Project 4: Correlation and Scatter Plots
Build an analysis that measures and visualizes relationships between variables.
Project Overview
| Attribute | Value |
|---|---|
| Difficulty | Level 1: Beginner |
| Time Estimate | Weekend |
| Main Language | R |
| Alternative Languages | Python, Julia |
| Knowledge Area | Correlation |
| Tools | ggplot2 |
| Main Book | “OpenIntro Statistics” by Diez et al. |
What you’ll build: Scatter plots with correlation coefficients and interpretation notes.
Why it teaches stats: Correlation is the entry point for understanding relationships.
Core challenges you’ll face:
- Computing correlations correctly
- Recognizing non-linear relationships
- Avoiding over-interpretation
Real World Outcome
You will generate scatter plots and report correlation values for key variable pairs.
Example Output:
Correlation (mpg, wt): -0.87
Saved plot: mpg_vs_wt.png
Verification steps:
- Compare correlations across different pairs
- Check for outliers influencing results
The Core Question You’re Answering
“How strongly do two variables move together, and what does that mean?”
Correlation is useful, but easy to misuse.
Concepts You Must Understand First
Stop and research these before coding:
- Pearson correlation
- What does a correlation of -0.8 mean?
- Book Reference: “OpenIntro Statistics”, Ch. 3
- Nonlinear relationships
- Why can correlation miss curved patterns?
- Book Reference: “OpenIntro Statistics”, Ch. 3
- Outliers
- How can one point distort correlation?
- Book Reference: “OpenIntro Statistics”, Ch. 3
Questions to Guide Your Design
- Variable selection
- Which variable pairs are meaningful to compare?
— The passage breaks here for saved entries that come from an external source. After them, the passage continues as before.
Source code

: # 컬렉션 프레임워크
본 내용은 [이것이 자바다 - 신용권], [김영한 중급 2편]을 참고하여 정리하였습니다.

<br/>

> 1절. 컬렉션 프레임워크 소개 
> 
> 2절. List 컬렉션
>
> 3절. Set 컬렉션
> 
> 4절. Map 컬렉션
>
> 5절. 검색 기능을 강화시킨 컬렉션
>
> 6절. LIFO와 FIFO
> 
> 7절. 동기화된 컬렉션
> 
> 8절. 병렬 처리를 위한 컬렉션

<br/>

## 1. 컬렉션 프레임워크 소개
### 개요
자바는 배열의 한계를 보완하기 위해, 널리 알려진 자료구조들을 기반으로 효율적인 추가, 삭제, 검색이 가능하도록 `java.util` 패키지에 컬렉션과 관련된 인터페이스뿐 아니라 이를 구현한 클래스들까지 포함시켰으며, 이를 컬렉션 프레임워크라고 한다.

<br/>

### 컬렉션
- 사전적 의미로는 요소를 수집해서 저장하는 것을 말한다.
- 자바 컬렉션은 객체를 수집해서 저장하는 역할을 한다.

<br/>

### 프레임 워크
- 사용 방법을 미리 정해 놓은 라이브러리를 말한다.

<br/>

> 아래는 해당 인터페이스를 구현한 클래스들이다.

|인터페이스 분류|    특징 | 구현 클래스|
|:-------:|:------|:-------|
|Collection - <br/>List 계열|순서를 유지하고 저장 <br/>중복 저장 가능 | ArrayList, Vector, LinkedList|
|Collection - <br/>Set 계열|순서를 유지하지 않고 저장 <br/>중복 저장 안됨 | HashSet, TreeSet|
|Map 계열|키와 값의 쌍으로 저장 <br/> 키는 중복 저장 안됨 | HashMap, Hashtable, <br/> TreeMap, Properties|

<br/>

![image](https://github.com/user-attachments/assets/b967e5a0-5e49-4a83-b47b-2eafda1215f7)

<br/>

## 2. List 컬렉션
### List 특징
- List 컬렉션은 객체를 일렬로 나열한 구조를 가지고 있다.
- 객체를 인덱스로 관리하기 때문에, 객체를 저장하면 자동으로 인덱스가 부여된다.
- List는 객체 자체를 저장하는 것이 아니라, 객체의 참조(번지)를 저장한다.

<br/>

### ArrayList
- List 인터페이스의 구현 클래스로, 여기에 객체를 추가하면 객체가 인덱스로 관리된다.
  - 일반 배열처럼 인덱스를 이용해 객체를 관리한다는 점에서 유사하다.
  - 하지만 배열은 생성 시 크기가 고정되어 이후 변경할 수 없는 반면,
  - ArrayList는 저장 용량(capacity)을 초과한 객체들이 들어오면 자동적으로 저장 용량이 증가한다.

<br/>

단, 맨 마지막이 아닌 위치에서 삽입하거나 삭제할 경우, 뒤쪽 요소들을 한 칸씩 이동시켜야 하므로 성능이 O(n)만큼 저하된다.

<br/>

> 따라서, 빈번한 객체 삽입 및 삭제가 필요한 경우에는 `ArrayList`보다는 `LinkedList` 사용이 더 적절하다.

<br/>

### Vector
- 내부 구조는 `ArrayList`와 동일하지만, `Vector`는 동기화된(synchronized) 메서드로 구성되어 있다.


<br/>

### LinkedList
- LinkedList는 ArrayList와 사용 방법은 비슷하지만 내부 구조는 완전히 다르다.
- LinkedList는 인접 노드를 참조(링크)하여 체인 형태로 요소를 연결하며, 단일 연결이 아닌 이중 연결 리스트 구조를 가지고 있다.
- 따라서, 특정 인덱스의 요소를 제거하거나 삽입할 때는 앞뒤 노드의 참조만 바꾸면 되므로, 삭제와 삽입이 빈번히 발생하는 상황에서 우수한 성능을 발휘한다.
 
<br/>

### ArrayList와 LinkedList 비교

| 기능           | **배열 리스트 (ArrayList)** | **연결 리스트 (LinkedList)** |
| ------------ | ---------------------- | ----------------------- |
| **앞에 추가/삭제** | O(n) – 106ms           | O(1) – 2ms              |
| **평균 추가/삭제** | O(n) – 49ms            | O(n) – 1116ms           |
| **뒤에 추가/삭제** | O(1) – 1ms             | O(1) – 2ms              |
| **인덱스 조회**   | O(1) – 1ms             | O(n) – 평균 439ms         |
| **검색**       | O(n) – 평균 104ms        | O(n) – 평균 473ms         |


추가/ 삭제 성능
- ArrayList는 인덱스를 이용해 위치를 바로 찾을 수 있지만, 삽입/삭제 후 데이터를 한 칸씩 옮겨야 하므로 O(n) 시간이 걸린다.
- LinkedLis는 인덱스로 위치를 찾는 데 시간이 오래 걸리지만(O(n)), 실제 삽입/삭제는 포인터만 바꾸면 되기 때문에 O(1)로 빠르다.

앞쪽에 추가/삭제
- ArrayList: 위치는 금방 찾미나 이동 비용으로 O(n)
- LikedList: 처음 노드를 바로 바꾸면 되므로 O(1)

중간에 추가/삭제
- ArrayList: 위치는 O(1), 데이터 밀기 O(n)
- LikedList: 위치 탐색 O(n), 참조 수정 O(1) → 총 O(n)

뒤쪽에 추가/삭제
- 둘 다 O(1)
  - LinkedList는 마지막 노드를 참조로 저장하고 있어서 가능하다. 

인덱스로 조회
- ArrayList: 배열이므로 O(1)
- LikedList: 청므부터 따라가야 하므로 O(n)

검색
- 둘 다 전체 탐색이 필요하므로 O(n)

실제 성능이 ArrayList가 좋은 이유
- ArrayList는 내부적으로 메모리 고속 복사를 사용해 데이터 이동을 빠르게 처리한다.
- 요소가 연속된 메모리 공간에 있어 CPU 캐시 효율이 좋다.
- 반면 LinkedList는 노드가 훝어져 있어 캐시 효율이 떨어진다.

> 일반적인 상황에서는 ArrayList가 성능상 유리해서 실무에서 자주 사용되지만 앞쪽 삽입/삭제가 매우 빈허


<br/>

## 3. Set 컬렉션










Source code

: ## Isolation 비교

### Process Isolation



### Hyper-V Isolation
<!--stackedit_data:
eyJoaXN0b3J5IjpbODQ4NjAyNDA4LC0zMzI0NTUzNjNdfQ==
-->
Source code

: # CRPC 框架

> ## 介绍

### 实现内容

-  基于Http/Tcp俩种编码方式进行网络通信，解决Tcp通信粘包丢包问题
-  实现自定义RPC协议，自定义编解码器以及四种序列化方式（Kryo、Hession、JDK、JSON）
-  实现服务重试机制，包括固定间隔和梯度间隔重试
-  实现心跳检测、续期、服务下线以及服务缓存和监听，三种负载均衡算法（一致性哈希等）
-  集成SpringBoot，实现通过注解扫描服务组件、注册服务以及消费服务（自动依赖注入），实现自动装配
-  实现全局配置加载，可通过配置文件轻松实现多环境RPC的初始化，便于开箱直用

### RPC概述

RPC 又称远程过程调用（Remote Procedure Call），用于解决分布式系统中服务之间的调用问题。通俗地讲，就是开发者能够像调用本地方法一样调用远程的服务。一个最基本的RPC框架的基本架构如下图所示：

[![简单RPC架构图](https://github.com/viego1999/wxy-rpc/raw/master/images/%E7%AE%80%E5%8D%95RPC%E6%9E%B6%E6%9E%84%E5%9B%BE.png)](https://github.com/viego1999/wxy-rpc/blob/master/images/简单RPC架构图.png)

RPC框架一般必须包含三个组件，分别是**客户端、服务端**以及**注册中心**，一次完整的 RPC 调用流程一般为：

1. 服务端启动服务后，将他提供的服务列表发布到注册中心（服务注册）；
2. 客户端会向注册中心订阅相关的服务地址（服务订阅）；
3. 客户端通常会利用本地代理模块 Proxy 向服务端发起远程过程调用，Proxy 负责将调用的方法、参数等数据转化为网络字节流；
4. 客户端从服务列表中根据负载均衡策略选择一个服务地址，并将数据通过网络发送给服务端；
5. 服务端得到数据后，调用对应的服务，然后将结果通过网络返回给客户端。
- How will you justify each pair?
- Interpretation
- How will you explain correlation vs causation?
- Will you test robustness with outlier removal?
Thinking Exercise
Correlation vs Causation
Find two variables with high correlation. Propose a third variable that might explain both.
Questions while working:
- Why doesn’t correlation prove causality?
- What experiments could test causality?
The Interview Questions They’ll Ask
Prepare to answer these:
- “What does correlation measure?”
- “Why doesn’t correlation imply causation?”
- “How can outliers affect correlation?”
- “What is the difference between Pearson and Spearman?”
- “How do you interpret a scatter plot?”
Hints in Layers
Hint 1: Starting Point Start with a simple scatter plot.
Hint 2: Next Level Compute correlation and annotate the plot.
Hint 3: Technical Details Check residual plots to detect nonlinearity.
Hint 4: Tools/Debugging Remove a suspected outlier and see how correlation changes.
Books That Will Help
| Topic | Book | Chapter |
|---|---|---|
| Pearson correlation | “OpenIntro Statistics” | Ch. 3 |
| Nonlinear patterns | “OpenIntro Statistics” | Ch. 3 |
| Outliers | “OpenIntro Statistics” | Ch. 3 |
Implementation Hints
- Always plot before computing correlation.
- Label axes with units.
- Add a trend line but explain limitations.
Learning Milestones
- First milestone: You can compute correlation coefficients.
- Second milestone: You can interpret scatter plots.
- Final milestone: You can explain correlation caveats clearly.